The goal for this visit is to encourage the students to think more creatively about what they can do to make their lives better.

“By giving them leadership skills and entrepreneurial skills, it makes them think a little outside the box for what they could do the rest of their lives,” Clarken said. “When they go home, they’d be able to make a really unique business that would help their community.”

Some of the activities planned for the students involve meeting with local business owners and volunteering at St. Vincent de Paul, Habitat for Humanity or the YMCA.

International Programs Specialist Miriam Moeller said that volunteering and being a part of the community is an important aspect of being a business owner.

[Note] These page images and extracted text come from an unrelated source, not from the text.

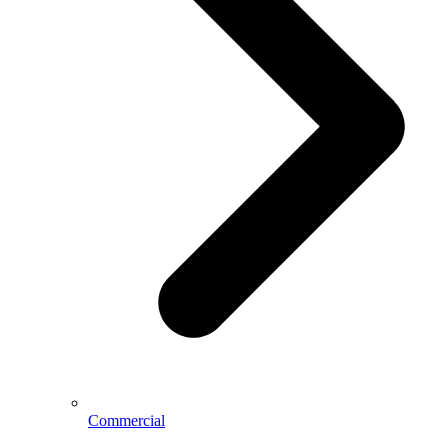
Commercial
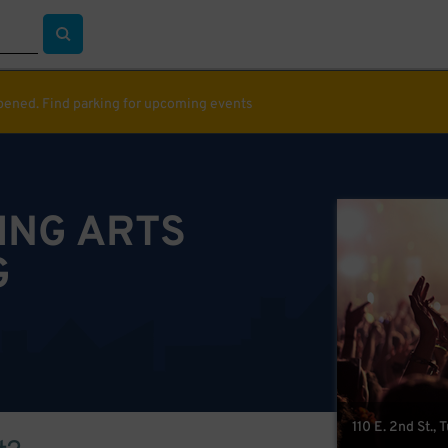
ppened. Find parking for upcoming events
ING ARTS
G
110 E. 2nd St., 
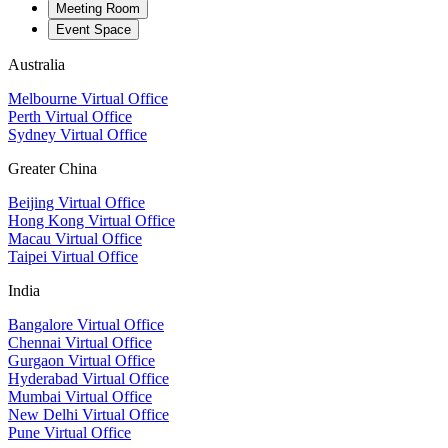
Meeting Room
Event Space
Australia
Melbourne Virtual Office
Perth Virtual Office
Sydney Virtual Office
Greater China
Beijing Virtual Office
Hong Kong Virtual Office
Macau Virtual Office
Taipei Virtual Office
India
Bangalore Virtual Office
Chennai Virtual Office
Gurgaon Virtual Office
Hyderabad Virtual Office
Mumbai Virtual Office
New Delhi Virtual Office
Pune Virtual Office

“If you want to run a successful business you should do some civic service; you should give back to the community who buys from your store,” Moeller said.

One of the businesses they will visit is 4 Safety, which is a company that exports to places across the world. Moeller said that bringing the students here will give them an opportunity to see what it takes to start up a business.

“They can see that it doesn’t take a whole lot,” Moeller said. “If you have the right investment and a little bit of knowledge of business, you can pretty much do anything you want.”

In addition to getting out into the community, it’s also planned to have the students use Facebook as part of a teaching technology activity.

“The goal is that each one of them has a Facebook account, and there’s also an account that we set up for the whole group. It’s really neat,” Moeller said.

Moeller added that she is grateful to the community and NMU for welcoming the students and thinks that the program bringing the students is a great one.

“The kids talk to us after the presentations and say ‘Oh, my God. I have this idea. Maybe we can do this in my community.’ Their communities look so different than ours,” Moeller said. “We can only imagine what they can take back and create and make their communities better.”